Project Manager CFI Indonesia, Dr. Adipati Rahmat Gumelar, mengungkapkan bahwa hasil uji coba menunjukkan penurunan stunting signifikan di sejumlah lokasi. “Angkanya turun dari 30 persen menjadi 18 persen. Sebelumnya anak-anak nelayan hanya makan ikan goreng atau bakar, kini mereka bisa mengonsumsi nugget ikan, abon, sosis, hingga ikan asap yang lebih bergizi dan tahan lama,” jelasnya, Selasa (2/9/2025).
Berdayakan Nelayan dan Perempuan
Sejak 2020, program ini fokus pada pemberdayaan masyarakat nelayan di tingkat kampung (ohoi). Nelayan dilatih menggunakan GPS, fish finder, hingga perbaikan mesin kapal, sementara kelompok perempuan diajari mengolah hasil tangkapan menjadi produk bernilai tambah.
“Intinya kami membangun sistem yang saling terhubung: nelayan menangkap ikan, perempuan mengolah, dan kelompok usaha bersama (KUB) memasarkan produk,” tutur Adipati.
Produk olahan juga didorong memiliki nilai jual tinggi melalui branding, sertifikasi halal, hingga perlindungan Hak Kekayaan Intelektual (HAKI). Model ini sudah berjalan di Ohoi Watkidat dan Ohoi Ordertawun, dan kini direplikasi ke kampung lain.
Dukung Program Pangan Biru
Wakil Bupati Maluku Tenggara, kata Adipati, menginginkan produk-produk olahan ikan lokal menjadi kebanggaan daerah sekaligus mendukung program pangan bergizi gratis. “Produk ini harus diuji kandungan gizinya agar bisa berkontribusi dalam menekan stunting. Itu sejalan dengan konsep pangan biru,” ujarnya.
Lindungi Wilayah Adat dan Konservasi
Selain sektor perikanan, CFI Indonesia juga aktif melindungi masyarakat hukum adat yang menjaga laut melalui tradisi sasi. Dengan pelatihan selam bersertifikat dan pemetaan berbasis GIS, wilayah adat kini memiliki peta zonasi resmi yang diakui Pemerintah Daerah.
“Dulu batas wilayah sasi hanya dari batu ke batu, sekarang sudah dipetakan dan disahkan lewat Peraturan Bupati maupun Gubernur. Masyarakat adat kini lebih berdaya menjaga laut dari pencurian nelayan luar daerah,” jelas Adipati.

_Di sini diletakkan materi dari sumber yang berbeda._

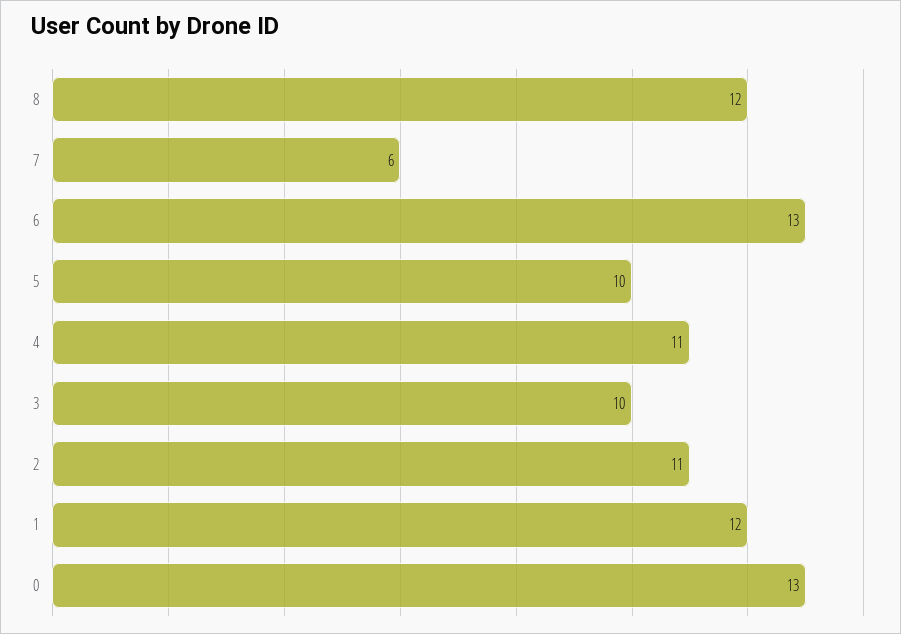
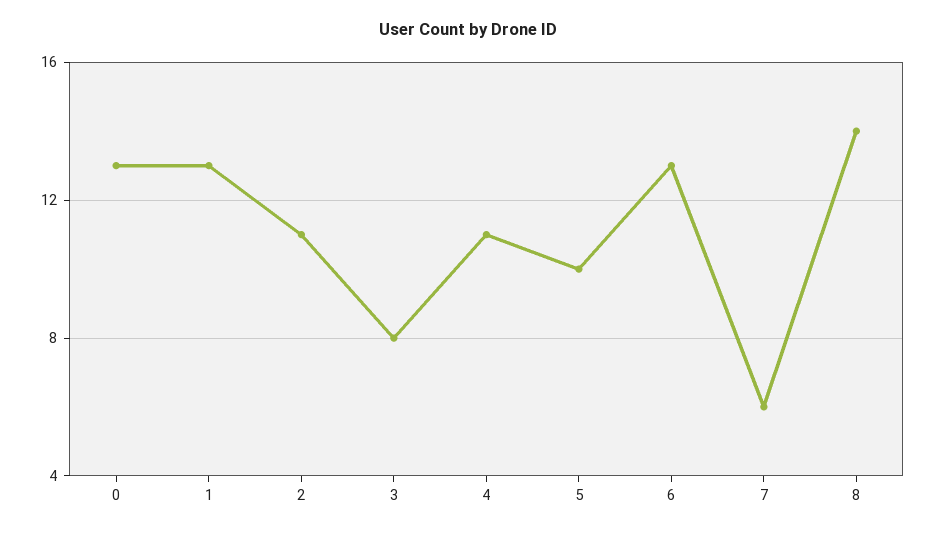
8: 12 -> 14
3: 10 -> 8
1: 12 -> 13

Maluku Tenggara Jadi Inspirasi
Menurutnya, masyarakat Maluku Tenggara sangat kooperatif, pekerja keras, dan cepat beradaptasi dengan pelatihan. Hal ini membuat Kabupaten tersebut dipilih sebagai percontohan nasional. “Hasil baik di Maluku Tenggara akan kami dorong untuk diterapkan di wilayah lain,” katanya.
Ia menambahkan, keberhasilan ini tidak lepas dari semangat warga pesisir yang sejak awal ingin mandiri. Kini, sejumlah perempuan nelayan telah mampu menghasilkan omzet belasan juta rupiah per bulan, sementara nelayan semakin terampil menggunakan teknologi modern.
Harapan ke Depan
Program CFI Indonesia masih akan berjalan hingga 2026 dengan fokus pada perikanan, konservasi, pariwisata, dan penguatan masyarakat adat. “Harapan saya, masyarakat terus semangat bekerja dan belajar, agar manfaat program ini berkelanjutan untuk masa depan mereka dan lingkungan,” tutup Adipati.